Source information: Begin

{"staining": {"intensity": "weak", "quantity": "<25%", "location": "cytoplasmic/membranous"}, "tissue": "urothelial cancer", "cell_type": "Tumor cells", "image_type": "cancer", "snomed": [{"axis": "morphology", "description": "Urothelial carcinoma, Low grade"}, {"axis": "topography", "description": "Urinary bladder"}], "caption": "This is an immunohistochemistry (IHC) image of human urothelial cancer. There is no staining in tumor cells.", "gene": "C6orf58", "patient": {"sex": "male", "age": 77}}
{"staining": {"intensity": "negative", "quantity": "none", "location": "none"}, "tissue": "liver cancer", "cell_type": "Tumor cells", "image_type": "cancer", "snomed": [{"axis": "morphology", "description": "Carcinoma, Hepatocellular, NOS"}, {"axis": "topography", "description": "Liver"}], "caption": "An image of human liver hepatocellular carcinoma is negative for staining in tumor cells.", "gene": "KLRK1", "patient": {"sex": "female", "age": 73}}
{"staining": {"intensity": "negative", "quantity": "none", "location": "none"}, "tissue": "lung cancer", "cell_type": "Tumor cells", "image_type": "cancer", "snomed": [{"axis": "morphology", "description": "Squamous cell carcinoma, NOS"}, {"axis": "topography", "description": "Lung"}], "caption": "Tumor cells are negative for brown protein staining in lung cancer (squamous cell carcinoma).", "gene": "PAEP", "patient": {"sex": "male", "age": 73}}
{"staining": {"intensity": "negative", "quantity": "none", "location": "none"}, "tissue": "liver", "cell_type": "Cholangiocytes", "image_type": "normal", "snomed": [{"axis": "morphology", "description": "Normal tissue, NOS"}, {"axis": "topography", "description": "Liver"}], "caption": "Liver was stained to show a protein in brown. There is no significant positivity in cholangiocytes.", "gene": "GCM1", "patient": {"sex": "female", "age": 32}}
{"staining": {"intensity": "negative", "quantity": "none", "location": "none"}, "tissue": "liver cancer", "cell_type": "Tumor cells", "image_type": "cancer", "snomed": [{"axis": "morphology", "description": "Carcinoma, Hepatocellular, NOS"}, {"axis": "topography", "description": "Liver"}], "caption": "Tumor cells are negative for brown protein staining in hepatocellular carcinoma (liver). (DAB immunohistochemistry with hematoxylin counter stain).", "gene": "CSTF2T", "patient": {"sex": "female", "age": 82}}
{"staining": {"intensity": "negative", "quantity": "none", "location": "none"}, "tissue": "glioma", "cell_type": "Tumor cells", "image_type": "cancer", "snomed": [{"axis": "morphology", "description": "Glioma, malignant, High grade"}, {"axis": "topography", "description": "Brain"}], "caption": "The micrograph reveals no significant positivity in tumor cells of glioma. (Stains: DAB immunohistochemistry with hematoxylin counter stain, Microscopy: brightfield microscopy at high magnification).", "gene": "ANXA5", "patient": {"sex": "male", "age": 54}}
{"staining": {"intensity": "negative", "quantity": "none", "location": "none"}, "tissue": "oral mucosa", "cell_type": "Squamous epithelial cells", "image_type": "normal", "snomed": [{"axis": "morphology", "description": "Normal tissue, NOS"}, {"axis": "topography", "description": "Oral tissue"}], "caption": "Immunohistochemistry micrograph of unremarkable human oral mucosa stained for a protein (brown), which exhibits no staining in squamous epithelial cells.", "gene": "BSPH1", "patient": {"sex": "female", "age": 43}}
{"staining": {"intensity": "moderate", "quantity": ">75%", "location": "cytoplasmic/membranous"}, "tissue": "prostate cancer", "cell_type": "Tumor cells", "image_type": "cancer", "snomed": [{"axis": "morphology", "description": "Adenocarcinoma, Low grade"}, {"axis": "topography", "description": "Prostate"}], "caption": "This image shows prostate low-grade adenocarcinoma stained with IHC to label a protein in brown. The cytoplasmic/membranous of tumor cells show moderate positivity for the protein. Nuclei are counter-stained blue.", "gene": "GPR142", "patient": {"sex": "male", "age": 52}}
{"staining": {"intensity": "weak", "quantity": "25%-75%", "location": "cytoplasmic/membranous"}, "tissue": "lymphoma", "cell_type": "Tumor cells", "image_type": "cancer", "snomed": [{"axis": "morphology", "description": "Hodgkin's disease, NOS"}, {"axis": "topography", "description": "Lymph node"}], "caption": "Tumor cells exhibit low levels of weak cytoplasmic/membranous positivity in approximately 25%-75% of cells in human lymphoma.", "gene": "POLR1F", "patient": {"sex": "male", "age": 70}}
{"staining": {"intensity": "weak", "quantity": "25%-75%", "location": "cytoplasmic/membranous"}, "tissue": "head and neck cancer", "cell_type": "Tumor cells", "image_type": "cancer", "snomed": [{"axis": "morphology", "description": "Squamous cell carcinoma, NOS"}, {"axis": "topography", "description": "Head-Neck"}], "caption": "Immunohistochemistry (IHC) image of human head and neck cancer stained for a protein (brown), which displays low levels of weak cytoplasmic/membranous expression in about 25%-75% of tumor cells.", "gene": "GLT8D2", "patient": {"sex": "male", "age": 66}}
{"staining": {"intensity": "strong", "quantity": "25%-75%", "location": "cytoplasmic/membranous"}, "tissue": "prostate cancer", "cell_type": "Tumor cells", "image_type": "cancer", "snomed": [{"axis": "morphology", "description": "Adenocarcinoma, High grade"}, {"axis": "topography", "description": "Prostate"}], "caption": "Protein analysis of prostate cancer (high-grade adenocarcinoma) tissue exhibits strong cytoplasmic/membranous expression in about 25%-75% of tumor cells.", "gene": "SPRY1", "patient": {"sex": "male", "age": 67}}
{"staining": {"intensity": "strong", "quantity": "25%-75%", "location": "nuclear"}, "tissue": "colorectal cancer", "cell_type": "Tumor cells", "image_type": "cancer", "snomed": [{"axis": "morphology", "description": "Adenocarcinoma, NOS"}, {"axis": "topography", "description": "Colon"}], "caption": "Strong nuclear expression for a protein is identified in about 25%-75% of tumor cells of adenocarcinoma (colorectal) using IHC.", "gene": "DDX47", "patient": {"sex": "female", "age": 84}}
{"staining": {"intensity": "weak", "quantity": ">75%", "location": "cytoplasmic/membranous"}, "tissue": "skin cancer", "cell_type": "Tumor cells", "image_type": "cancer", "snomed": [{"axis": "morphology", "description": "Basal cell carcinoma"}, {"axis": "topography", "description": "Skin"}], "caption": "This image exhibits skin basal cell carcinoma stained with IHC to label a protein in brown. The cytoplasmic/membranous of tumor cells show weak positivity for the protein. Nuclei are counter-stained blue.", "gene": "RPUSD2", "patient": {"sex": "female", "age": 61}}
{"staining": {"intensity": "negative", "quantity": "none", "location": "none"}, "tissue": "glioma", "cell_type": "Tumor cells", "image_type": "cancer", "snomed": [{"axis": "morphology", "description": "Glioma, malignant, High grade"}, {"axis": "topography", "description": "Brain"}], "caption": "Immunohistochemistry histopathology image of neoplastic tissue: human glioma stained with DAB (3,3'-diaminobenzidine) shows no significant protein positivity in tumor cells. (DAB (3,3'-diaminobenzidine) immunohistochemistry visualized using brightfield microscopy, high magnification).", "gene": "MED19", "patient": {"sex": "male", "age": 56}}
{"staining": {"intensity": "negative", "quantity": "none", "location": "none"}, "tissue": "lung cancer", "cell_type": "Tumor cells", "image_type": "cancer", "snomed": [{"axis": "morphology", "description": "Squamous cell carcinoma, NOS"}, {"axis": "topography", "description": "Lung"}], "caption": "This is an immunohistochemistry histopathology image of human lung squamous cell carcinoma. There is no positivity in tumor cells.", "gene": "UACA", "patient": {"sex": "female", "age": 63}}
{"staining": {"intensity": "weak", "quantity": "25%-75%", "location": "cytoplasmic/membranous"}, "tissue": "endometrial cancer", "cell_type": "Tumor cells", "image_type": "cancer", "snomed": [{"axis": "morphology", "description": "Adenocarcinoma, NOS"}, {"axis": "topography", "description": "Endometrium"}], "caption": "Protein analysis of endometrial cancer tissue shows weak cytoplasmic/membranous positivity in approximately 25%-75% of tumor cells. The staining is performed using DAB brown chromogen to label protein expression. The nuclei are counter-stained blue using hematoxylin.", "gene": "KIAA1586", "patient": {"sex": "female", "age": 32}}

Source information: End

- Task: Repeat the entries above verbatim, but only from the line that has "staining in hepatocellular" down to the line that has "micrograph of unremarkable", inclusive.

- Your response:
{"staining": {"intensity": "negative", "quantity": "none", "location": "none"}, "tissue": "liver cancer", "cell_type": "Tumor cells", "image_type": "cancer", "snomed": [{"axis": "morphology", "description": "Carcinoma, Hepatocellular, NOS"}, {"axis": "topography", "description": "Liver"}], "caption": "Tumor cells are negative for brown protein staining in hepatocellular carcinoma (liver). (DAB immunohistochemistry with hematoxylin counter stain).", "gene": "CSTF2T", "patient": {"sex": "female", "age": 82}}
{"staining": {"intensity": "negative", "quantity": "none", "location": "none"}, "tissue": "glioma", "cell_type": "Tumor cells", "image_type": "cancer", "snomed": [{"axis": "morphology", "description": "Glioma, malignant, High grade"}, {"axis": "topography", "description": "Brain"}], "caption": "The micrograph reveals no significant positivity in tumor cells of glioma. (Stains: DAB immunohistochemistry with hematoxylin counter stain, Microscopy: brightfield microscopy at high magnification).", "gene": "ANXA5", "patient": {"sex": "male", "age": 54}}
{"staining": {"intensity": "negative", "quantity": "none", "location": "none"}, "tissue": "oral mucosa", "cell_type": "Squamous epithelial cells", "image_type": "normal", "snomed": [{"axis": "morphology", "description": "Normal tissue, NOS"}, {"axis": "topography", "description": "Oral tissue"}], "caption": "Immunohistochemistry micrograph of unremarkable human oral mucosa stained for a protein (brown), which exhibits no staining in squamous epithelial cells.", "gene": "BSPH1", "patient": {"sex": "female", "age": 43}}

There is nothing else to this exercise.